RECORDS FOR THIS TASK:
▬▬▬▬▬▬▬▬▬▬
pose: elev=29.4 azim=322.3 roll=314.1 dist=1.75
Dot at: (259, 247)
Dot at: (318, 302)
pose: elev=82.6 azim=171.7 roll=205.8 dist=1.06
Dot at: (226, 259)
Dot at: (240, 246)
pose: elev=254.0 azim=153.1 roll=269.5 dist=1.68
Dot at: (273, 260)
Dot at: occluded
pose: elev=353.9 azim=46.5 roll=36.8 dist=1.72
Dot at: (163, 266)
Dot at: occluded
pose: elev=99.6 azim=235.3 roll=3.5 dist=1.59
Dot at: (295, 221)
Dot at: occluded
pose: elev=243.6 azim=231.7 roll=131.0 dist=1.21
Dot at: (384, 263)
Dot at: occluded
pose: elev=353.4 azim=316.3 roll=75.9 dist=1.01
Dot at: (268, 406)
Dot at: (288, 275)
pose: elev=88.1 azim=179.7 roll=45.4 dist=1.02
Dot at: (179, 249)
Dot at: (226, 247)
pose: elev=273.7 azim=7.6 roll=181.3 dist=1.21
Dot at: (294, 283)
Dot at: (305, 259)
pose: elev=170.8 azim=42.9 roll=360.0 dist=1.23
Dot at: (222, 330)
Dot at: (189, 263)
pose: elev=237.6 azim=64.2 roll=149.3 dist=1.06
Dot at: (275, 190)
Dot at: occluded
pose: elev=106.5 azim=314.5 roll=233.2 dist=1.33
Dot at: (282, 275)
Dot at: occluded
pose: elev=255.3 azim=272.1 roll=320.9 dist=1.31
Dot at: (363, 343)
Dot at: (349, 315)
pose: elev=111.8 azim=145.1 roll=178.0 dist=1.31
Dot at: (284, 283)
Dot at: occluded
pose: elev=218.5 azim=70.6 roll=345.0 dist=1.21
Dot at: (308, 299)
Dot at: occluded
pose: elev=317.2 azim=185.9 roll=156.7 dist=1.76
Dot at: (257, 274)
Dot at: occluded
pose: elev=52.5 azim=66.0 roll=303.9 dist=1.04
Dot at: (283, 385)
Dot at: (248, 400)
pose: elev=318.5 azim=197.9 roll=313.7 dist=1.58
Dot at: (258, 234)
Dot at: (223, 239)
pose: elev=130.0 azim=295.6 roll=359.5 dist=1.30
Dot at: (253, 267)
▬▬▬▬▬▬▬▬▬▬
CHALLENGE: Can you rewrite the items from the line with "pose: elev=237.6 azim=64.2" through the end of the items, changing "pose" to "view" and leaving everything else unchanged?

ANSWER BELOW:
view: elev=237.6 azim=64.2 roll=149.3 dist=1.06
Dot at: (275, 190)
Dot at: occluded
view: elev=106.5 azim=314.5 roll=233.2 dist=1.33
Dot at: (282, 275)
Dot at: occluded
view: elev=255.3 azim=272.1 roll=320.9 dist=1.31
Dot at: (363, 343)
Dot at: (349, 315)
view: elev=111.8 azim=145.1 roll=178.0 dist=1.31
Dot at: (284, 283)
Dot at: occluded
view: elev=218.5 azim=70.6 roll=345.0 dist=1.21
Dot at: (308, 299)
Dot at: occluded
view: elev=317.2 azim=185.9 roll=156.7 dist=1.76
Dot at: (257, 274)
Dot at: occluded
view: elev=52.5 azim=66.0 roll=303.9 dist=1.04
Dot at: (283, 385)
Dot at: (248, 400)
view: elev=318.5 azim=197.9 roll=313.7 dist=1.58
Dot at: (258, 234)
Dot at: (223, 239)
view: elev=130.0 azim=295.6 roll=359.5 dist=1.30
Dot at: (253, 267)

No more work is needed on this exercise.